*** SUPPLIED RECORDS Section Begins ***

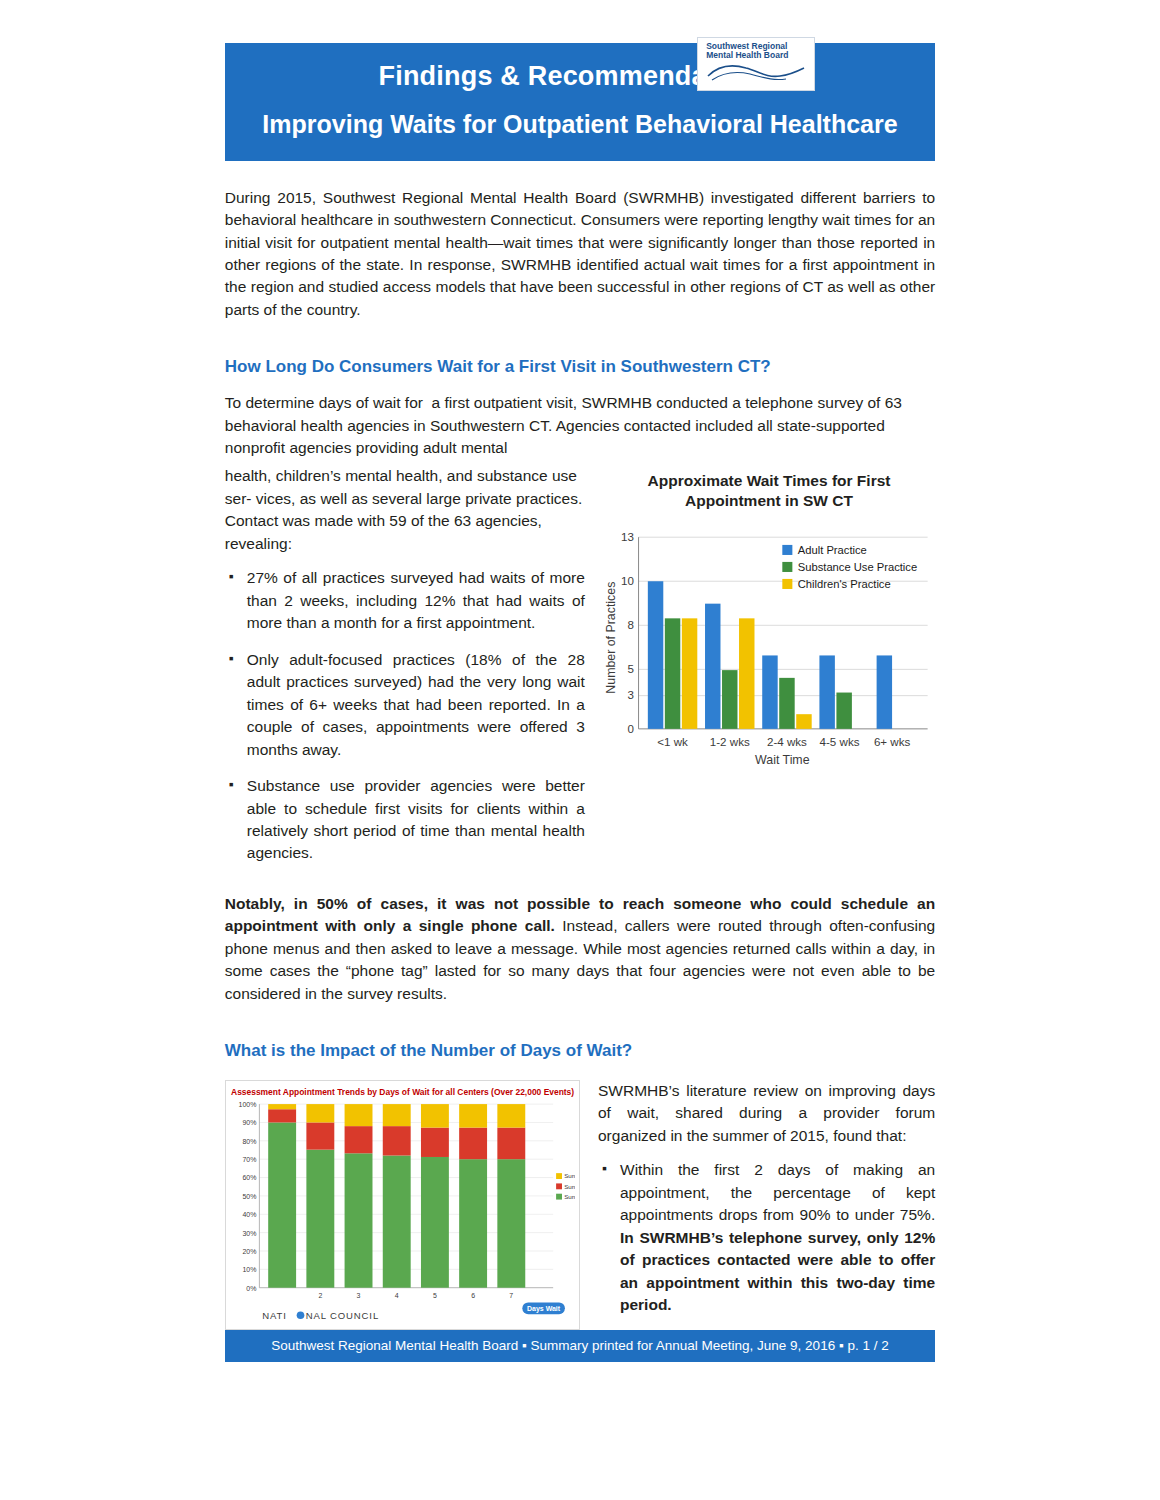Southwest Regional Mental Health Board
Findings & Recommendations:
Improving Waits for Outpatient Behavioral Healthcare
During 2015, Southwest Regional Mental Health Board (SWRMHB) investigated different barriers to behavioral healthcare in southwestern Connecticut. Consumers were reporting lengthy wait times for an initial visit for outpatient mental health—wait times that were significantly longer than those reported in other regions of the state. In response, SWRMHB identified actual wait times for a first appointment in the region and studied access models that have been successful in other regions of CT as well as other parts of the country.
How Long Do Consumers Wait for a First Visit in Southwestern CT?
To determine days of wait for a first outpatient visit, SWRMHB conducted a telephone survey of 63 behavioral health agencies in Southwestern CT. Agencies contacted included all state-supported nonprofit agencies providing adult mental
health, children’s mental health, and substance use ser- vices, as well as several large private practices. Contact was made with 59 of the 63 agencies, revealing:
27% of all practices surveyed had waits of more than 2 weeks, including 12% that had waits of more than a month for a first appointment.
Only adult-focused practices (18% of the 28 adult practices surveyed) had the very long wait times of 6+ weeks that had been reported. In a couple of cases, appointments were offered 3 months away.
Substance use provider agencies were better able to schedule first visits for clients within a relatively short period of time than mental health agencies.
Approximate Wait Times for First
Appointment in SW CT
13 10 8 5 3 0 Number of Practices Adult Practice Substance Use Practice Children's Practice Group 1: <1 wk (Adult 10, Sub 7.5, Child 7.5) <1 wk 1-2 wks 2-4 wks 4-5 wks 6+ wks Wait Time
Notably, in 50% of cases, it was not possible to reach someone who could schedule an appointment with only a single phone call. Instead, callers were routed through often-confusing phone menus and then asked to leave a message. While most agencies returned calls within a day, in some cases the “phone tag” lasted for so many days that four agencies were not even able to be considered in the survey results.
What is the Impact of the Number of Days of Wait?
Assessment Appointment Trends by Days of Wait for all Centers (Over 22,000 Events) 100% 90% 80% 70% 60% 50% 40% 30% 20% 10% 0% Bars: 7 bars. Each bar total height 250 (26 -> 276). Segments bottom-up: Kept (green), No Show (red), Cancelled (yellow) 2 3 4 5 6 7 Sum of Cancelled Sum of No Show Sum of Kept Days Wait NATI NAL COUNCIL
SWRMHB’s literature review on improving days of wait, shared during a provider forum organized in the summer of 2015, found that:
Within the first 2 days of making an appointment, the percentage of kept appointments drops from 90% to under 75%. In SWRMHB’s telephone survey, only 12% of practices contacted were able to offer an appointment within this two-day time period.
Southwest Regional Mental Health Board ▪ Summary printed for Annual Meeting, June 9, 2016 ▪ p. 1 / 2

*** SUPPLIED RECORDS Section Ends ***

TASK STATEMENT » Reproduce only the lines from the first line of the listing above up to and including the line that holds "Improving Waits for". Omit the pictures.

SOLUTION »
Southwest Regional Mental Health Board
Findings & Recommendations:
Improving Waits for Outpatient Behavioral Healthcare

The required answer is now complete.